Yesterday, Karen posted about how she’s fine with the use of the singular “they,” as in, “Everyone can decide for themselves.” My initial response to her was, “Of course you know this means war.” (Yes, that phrase comes from where you think it comes from.)
But then today I saw this article about how the Queen’s English Society closed up shop recently. For 40 years, the QES had pushed for the continued use of proper English despite what the group perceived as declining standards. It took the prescriptive approach to grammar—trying to enforce the rules as they should exist, rather than adapting the rules to reflect what was actually happening to the language.
So I started to wonder: when (for example) I continue to insist that “they” is not singular, and I go out of my way to recast phrases such as “Everyone can decide for themselves” to “People can decide for themselves,” does that make me part of the language police?

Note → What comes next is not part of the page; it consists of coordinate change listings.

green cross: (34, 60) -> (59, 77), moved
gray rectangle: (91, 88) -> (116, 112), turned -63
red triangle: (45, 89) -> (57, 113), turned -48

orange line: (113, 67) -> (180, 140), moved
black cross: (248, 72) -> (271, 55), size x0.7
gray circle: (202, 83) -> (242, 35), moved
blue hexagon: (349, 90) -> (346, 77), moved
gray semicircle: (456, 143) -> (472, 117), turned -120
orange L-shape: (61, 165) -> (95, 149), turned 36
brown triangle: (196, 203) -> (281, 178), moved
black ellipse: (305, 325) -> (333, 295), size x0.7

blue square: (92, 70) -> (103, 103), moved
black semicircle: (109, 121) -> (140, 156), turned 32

When is it worth fighting, and when is it better to go with the flow?
I don’t have an answer yet. I just wanted to ask the question and see what people thought.
Also, while looking into the QES, I couldn’t help but notice that the group’s website says nothing about disbanding. In fact, they’ve announced that their next annual meeting will take place in September. So perhaps the QES is not dead yet!
That would be a good thing; if nothing else, their website has a section called “On the Lighter Side” that has some decent language entertainment. For example, check out the Oxford Word Challenge, in which you have to identify a pair of homophones from clues. And then read “A Lesson Learned (the Hard Way),” which dramatizes the terrible things that can happen when you end a sentence with a preposition.